Aun algunos no hemos conseguido aprendernos e interiorizar, que parte de la culpa de esta creciente degradación económica y social es nuestra por gastar por encima de nuestras posibilidades, cuando nos cae encima el pago de una deuda que no hemos solicitado y que puede estrangularnos al intentar pagarla.
Somos humanos, es característica distintiva, caer en lo que los economistas llamamos la trampa de la liquidez o síndrome de los nuevos ricos es fácil. Ante el aumento del poder adquisitivo se nos llena la boca, y, como difusores perpetuos de espuma fuésemos, queremos acapararlo todo. Cada vez queremos más, la casa más grande, el coche más ruidoso, o la televisión con más pulgadas.
Seguro que no tenemos que pensar muchos para recordar algún salón donde es fácil coger tortícolis o en el que no existen metros cúbicos suficientes que permitan desplegar con eficiencia el dolby soundround. Y claro, ante la escalada de ostentosidad, todos queremos la cuadra más grande dentro del motor, el punto de atraque con más eslora o la tarjeta en el bolsillo de colores más relucientes.
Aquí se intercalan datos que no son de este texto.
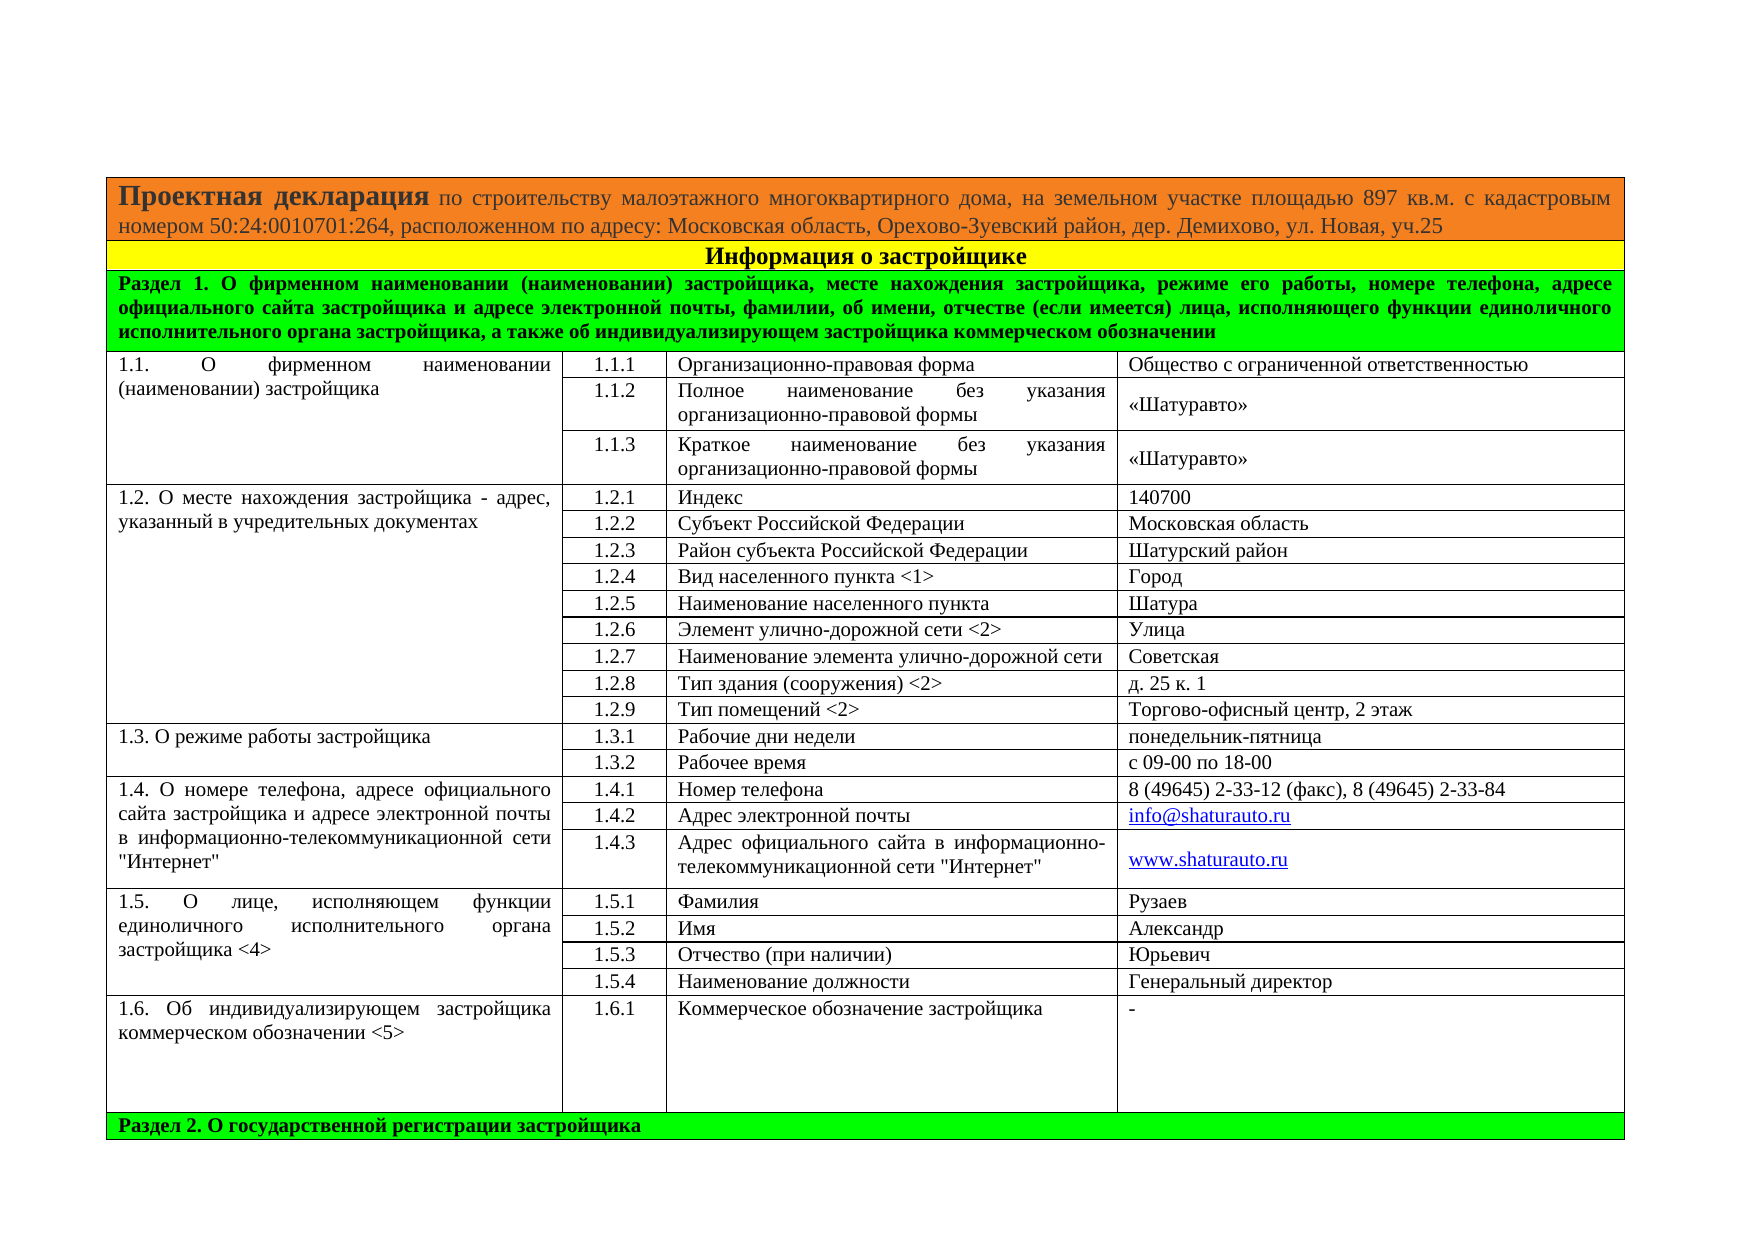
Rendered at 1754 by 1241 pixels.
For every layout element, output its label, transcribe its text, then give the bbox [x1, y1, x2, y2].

Como si de golosina se tratase, cuando empezamos a encontrarnos satisfechos, resulta que en realidad ya estamos empachados.
El mal siempre puede estar fuera y, en estos casos no nos cuesta reconocer que somos muy manipulables, y admitir que las campañas de marketing de los productos y los productos bancarios que nos ofrecieron estaban hechos con toda la intención. Y es que a nadie le da por anclarse al suelo cuando te invitan a volar. No nos escurramos, cada uno con nuestra vela.
Y ahora, cuando algunos todavía no tenemos bien aprendida e interiorizada la lección, se nos llenan los titulares de los noticieros con lo de los rescates. Pues esos, no consisten en nada más que en pedir prestado dinero a otros para pagar lo que gastamos de más. El dinero no lo pedimos uno a uno, no, hacemos frente común y lo pide el gobierno en nombre de todos los españoles.
La cadena se rompe cuando nos enteramos que eso no supone que el que gastó más va a pagar ahora más, y que el que fue más prudente y cauto va a pagar menos. No, el antiguo concepto de redistribución, ese que lo mismo sirve para hacer el bien que para romper la baraja hace que ahora todos los españoles tengamos que pagar una cuota, un precio que nos coloca el yugo al cuello.
Así, sin quererlo, así, sin sentirlo, porque ya no solo consiste en quitarse de livianos placeres, sino en perder prestaciones y servicios. Y ojo que no hablo de bienestar, me refiero a que, para pagar esa dichosa deuda que nadie es capaz de cuantificar, perdemos educación, sanidad, seguridad. Demasiados hasta el techo.
Y mientras el barco que puede simbolizar este país se encuentra en medio de la tempestad, la tripulación que debe comandarla parece estar a otra cosa, hasta el timonel parece haberse ido a la bodega a calentarse. Y mientras tanto, la rueda del timón girando velozmente hasta dar con el tope y empezar a hacerlo en sentido contrario provocando atroz desconcierto y un zigzag vomitivo. Parecen esperar a que el timón, como si de una endiablada ruleta se tratase, se pare en alguna casilla que ofrezca la solución. Me temo que cuando lo haga, se detendrá en la casilla de “gana la banca”.
A los gobernantes de este país no hay que pedirles que se entreguen en cuerpo y alma, la llama se apagaría pronto. En realidad solo hay que exigirles que cumplan su obligación y su compromiso, que no es más que hacer que la vida de los ciudadanos de este país sea un poco mejor cada día, parece que se les ha olvidado por completo. En las próximas semanas muchos se lo recordaremos en la calle.